With “National Geographic Tales of the Weird: Unbelievable True Stories,” it becomes a totally different story. I always have had a high opinion and much respect for National Geographic television documentaries, its magazine articles and outstanding photos. They all are well-researched and tweak my curiosity. I actually do learn from National Geographic, not whether Alec Baldwin gets into yet another fight with his daughter, or if Donald Trump firmly admits to the need to run for the President of the United States.
These news bits of gossip, terror and glamour might arouse interest among some people, but I prefer to discover the truth behind how scents smell better through the right nostril than the left, or the Giant panda poop studies by leader Fuwen Wei, with the Chinese Academy of Science’s Institute of Zoology in Beijing.
I kid you not. Not a single story from this book is faked or an outright fib. They are not tall tales told by tots who delight in playing Halloween pranks, although some are freakish enough to cause fear and indigestion. But wouldn’t it be more interesting to find out that certain species of spiders help their mates relax prior to mating by giving them a massage? And what’s this about researchers studying cockroach brains which could very well one day save human lives?
The sight of cockroaches can make some people disgustingly sick. However, if your life depended on them, would you have a change of heart for the tyrants that seek refuge in your coffee mug, invade your home and have managed to survive for millions of years?
As it turns out cockroaches produce powerful antibiotics that can kill harmful bacteria, which are often deadly to humans. Think twice about stomping out cockroaches and remember what their brains are able to achieve.
Perhaps you might want to send your children out of the room for this next jewel. The male tuberous bush-cricket holds the record for the world’s biggest testicles. Unfortunately, it delivers little output. Yet the sperm-producing organs account for 14 percent of the bush-cricket’s body mass. (Wow! I did not know that.) Behavioral ecologist Karim Vahed, of the United Kingdom, is fascinated by this discovery.

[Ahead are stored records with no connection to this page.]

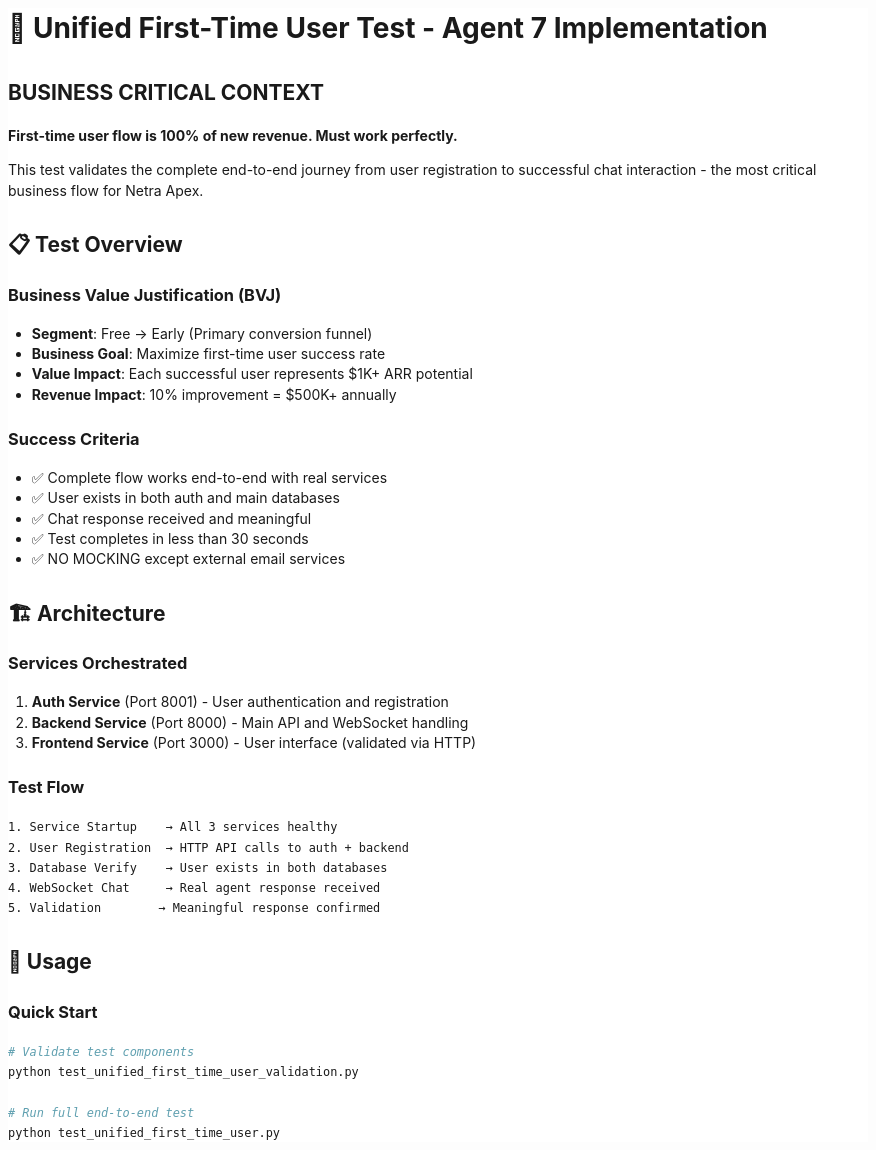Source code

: # 🚀 Unified First-Time User Test - Agent 7 Implementation

## BUSINESS CRITICAL CONTEXT
**First-time user flow is 100% of new revenue. Must work perfectly.**

This test validates the complete end-to-end journey from user registration to successful chat interaction - the most critical business flow for Netra Apex.

## 📋 Test Overview

### Business Value Justification (BVJ)
- **Segment**: Free → Early (Primary conversion funnel)
- **Business Goal**: Maximize first-time user success rate  
- **Value Impact**: Each successful user represents $1K+ ARR potential
- **Revenue Impact**: 10% improvement = $500K+ annually

### Success Criteria
- ✅ Complete flow works end-to-end with real services
- ✅ User exists in both auth and main databases
- ✅ Chat response received and meaningful
- ✅ Test completes in less than 30 seconds
- ✅ NO MOCKING except external email services

## 🏗️ Architecture

### Services Orchestrated
1. **Auth Service** (Port 8001) - User authentication and registration
2. **Backend Service** (Port 8000) - Main API and WebSocket handling
3. **Frontend Service** (Port 3000) - User interface (validated via HTTP)

### Test Flow
```
1. Service Startup    → All 3 services healthy
2. User Registration  → HTTP API calls to auth + backend
3. Database Verify    → User exists in both databases  
4. WebSocket Chat     → Real agent response received
5. Validation        → Meaningful response confirmed
```

## 🚀 Usage

### Quick Start
```bash
# Validate test components
python test_unified_first_time_user_validation.py

# Run full end-to-end test
python test_unified_first_time_user.py
```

“I was amazed by the size of the testes — they seem to take up the entire abdomen,” Vahed was quoted as saying.
Although my intentions are not to be ones of sarcasm, it is natural for readers like myself to chuckle. The editor presents these weird, but true, tales in a manner that is likely to keep readers involved with the studies. I suppose some people demand to see the truth, and this demand is granted. Numerous nature pictures and illustrations fill the viewer with wonder. The written text is factual, fun and really not a bit boring.
Other subjects studied in this massive volume include paper wasps that have the ability to recognize different faces of their species, just like people recognize family members, friends and possible enemies. Wasps do have marvelous memories.
There exist vampire ants, bats and frogs. Did you know that ants can and will turn into zombies?
And chances are, American alligators will not be caught cheating on their spouse. They are loyal to their mates and also surprisingly gentle.
We’ve heard how music and music therapy can pull one out of a depression or traumatic incident. Today, music is being used as medicine to help treat neurological diseases, such as Alzheimer’s and Parkinson’s. Also it helps those who are dyslexic.
One could assume that music is a drug that can positively alter moods, chemicals in the brain, memories and emotions. Listening to music or dancing to music can assist a person to perform better at his or her job, in school or in uncomfortable social situations.
“Tales of the Weird…” may indeed be weird, but most people tend to think of these studies and others not yet conducted as wildly weird until they are proven remarkable and true. This book is like an educational tool, but it is so strange and entertaining that many readers will not immediately realize that they are being educated.